▸ **TASK**
Could you output the lines of the data below verbatim, from the line containing "collectors: A. Fernández, B." up to and including the last line of the data?

- - - -

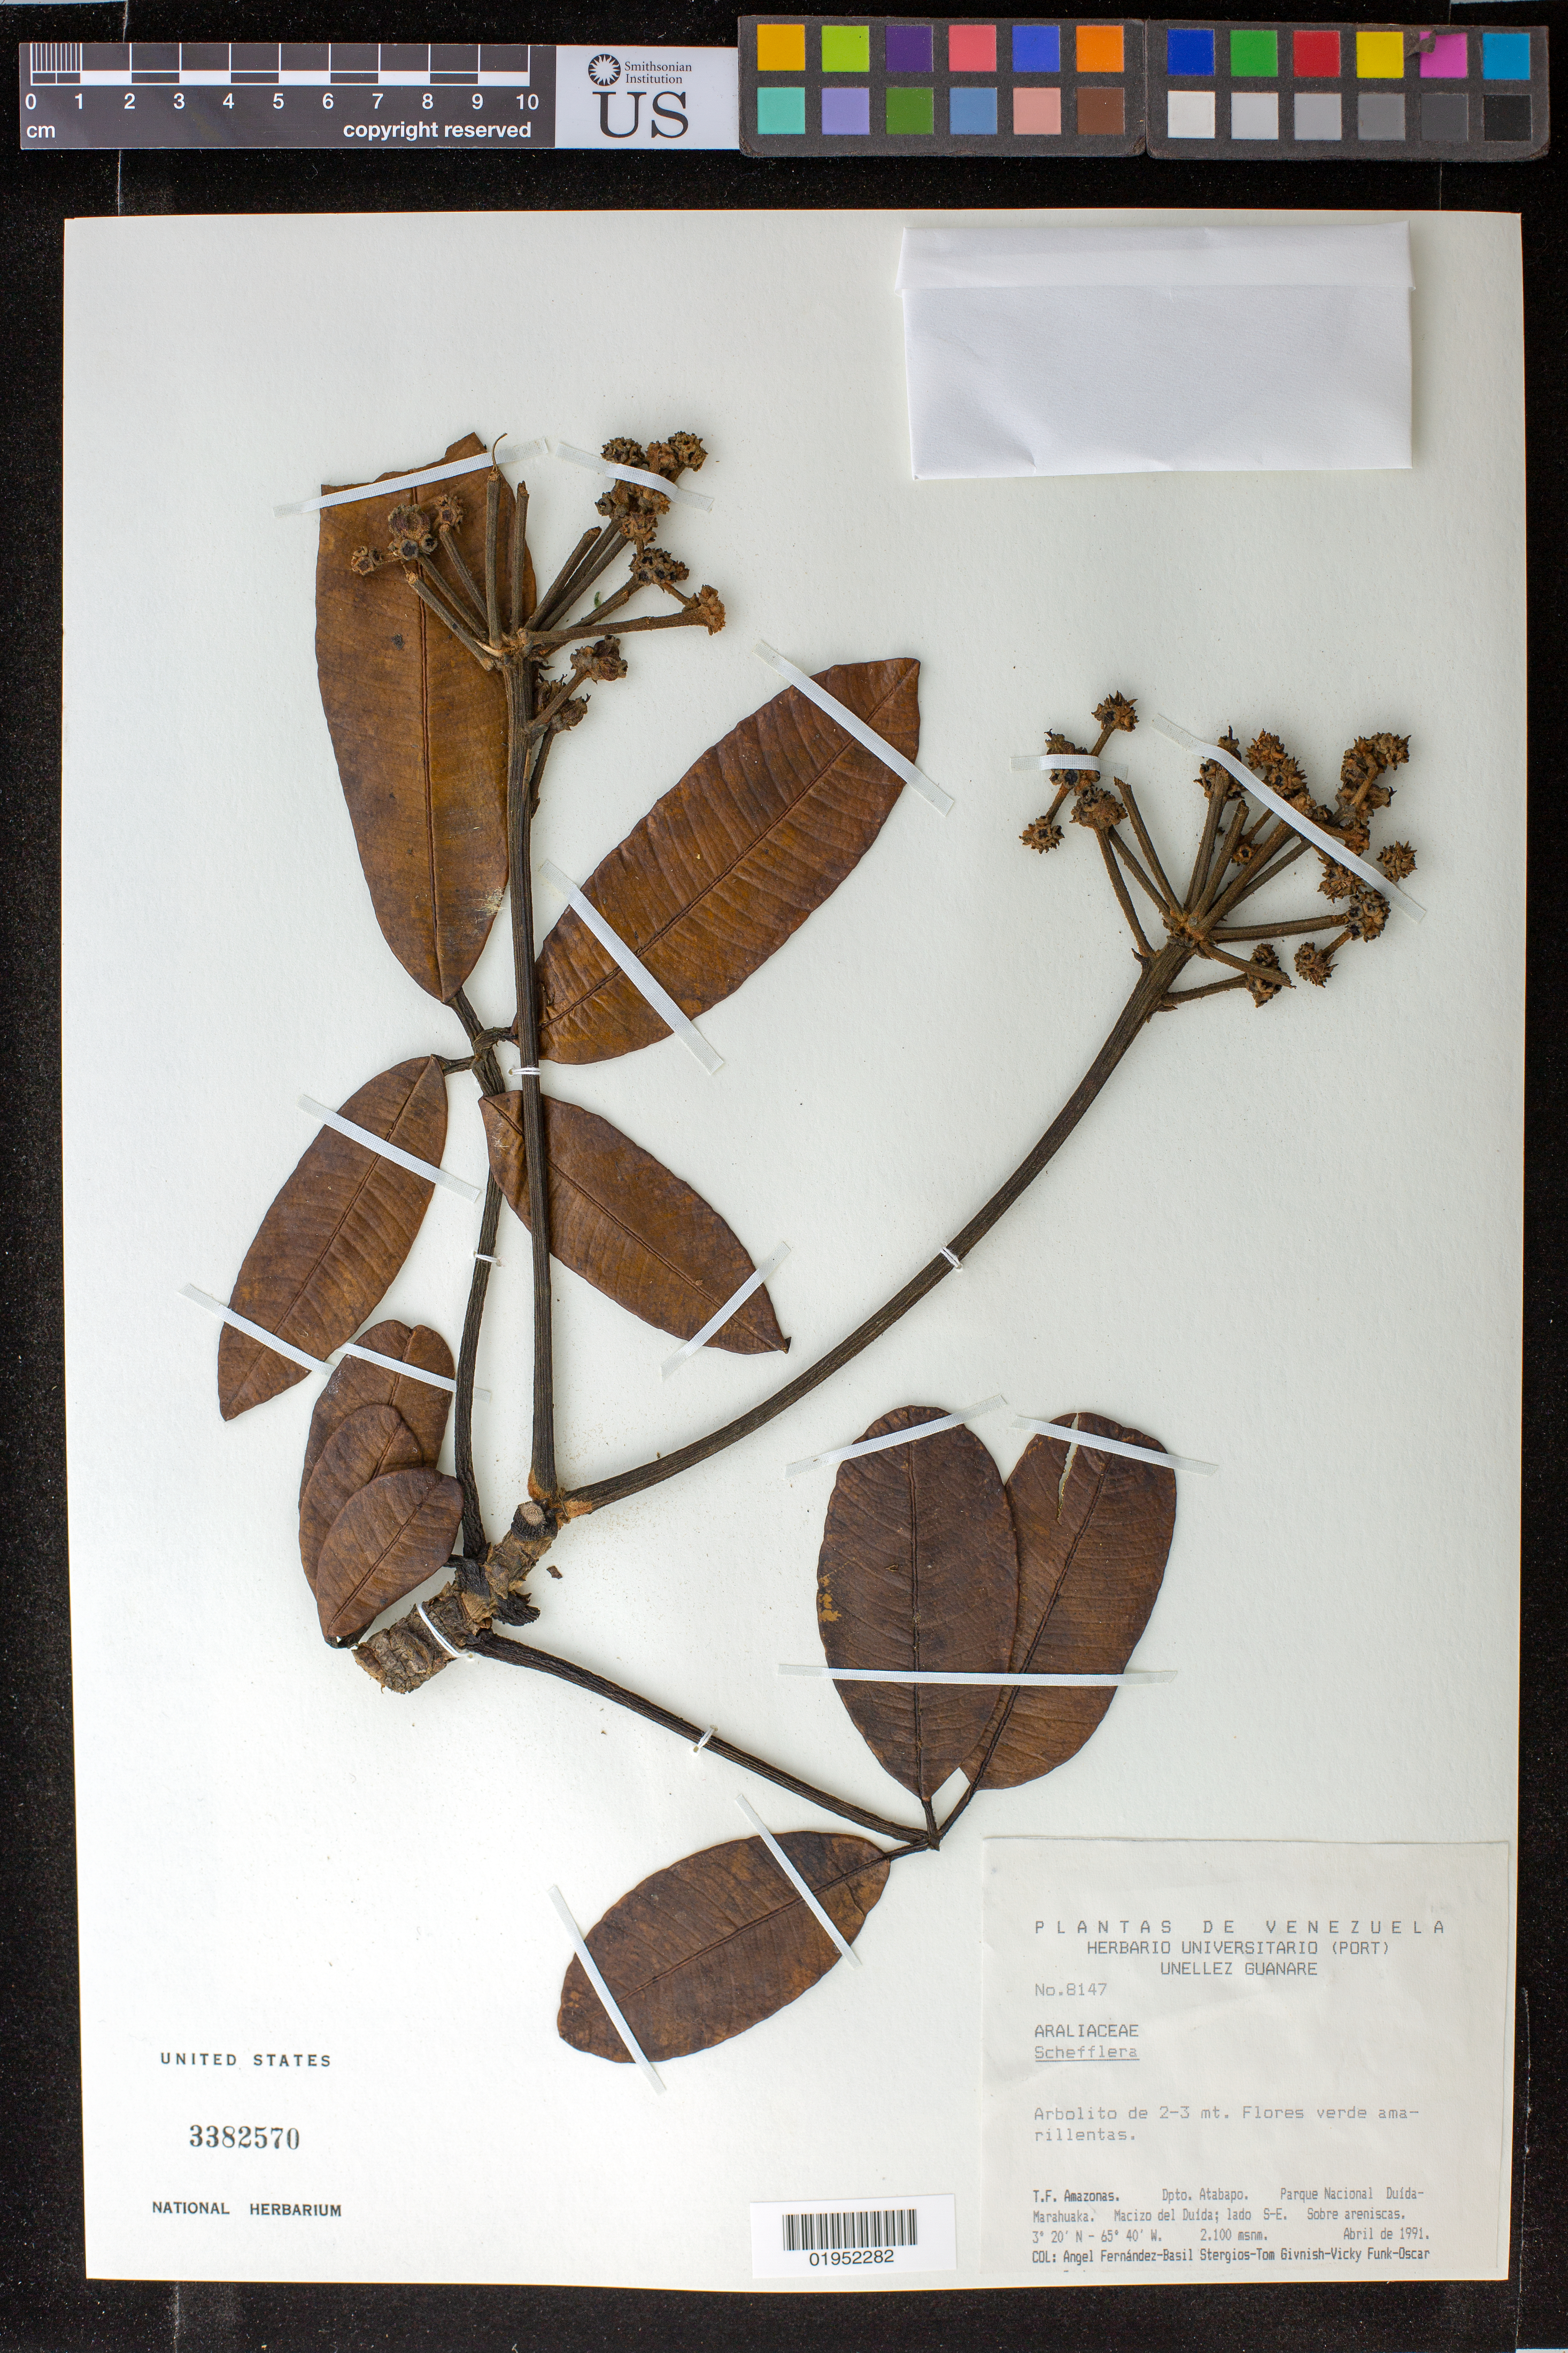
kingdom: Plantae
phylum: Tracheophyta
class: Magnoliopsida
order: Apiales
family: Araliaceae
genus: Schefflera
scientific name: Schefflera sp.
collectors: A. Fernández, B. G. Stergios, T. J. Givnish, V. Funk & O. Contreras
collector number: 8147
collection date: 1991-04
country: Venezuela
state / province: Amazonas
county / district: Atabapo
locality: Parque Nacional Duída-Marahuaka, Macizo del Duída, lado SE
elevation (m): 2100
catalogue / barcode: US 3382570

- - - -

▸ **EXERCISE RESPONSE**
collectors: A. Fernández, B. G. Stergios, T. J. Givnish, V. Funk & O. Contreras
collector number: 8147
collection date: 1991-04
country: Venezuela
state / province: Amazonas
county / district: Atabapo
locality: Parque Nacional Duída-Marahuaka, Macizo del Duída, lado SE
elevation (m): 2100
catalogue / barcode: US 3382570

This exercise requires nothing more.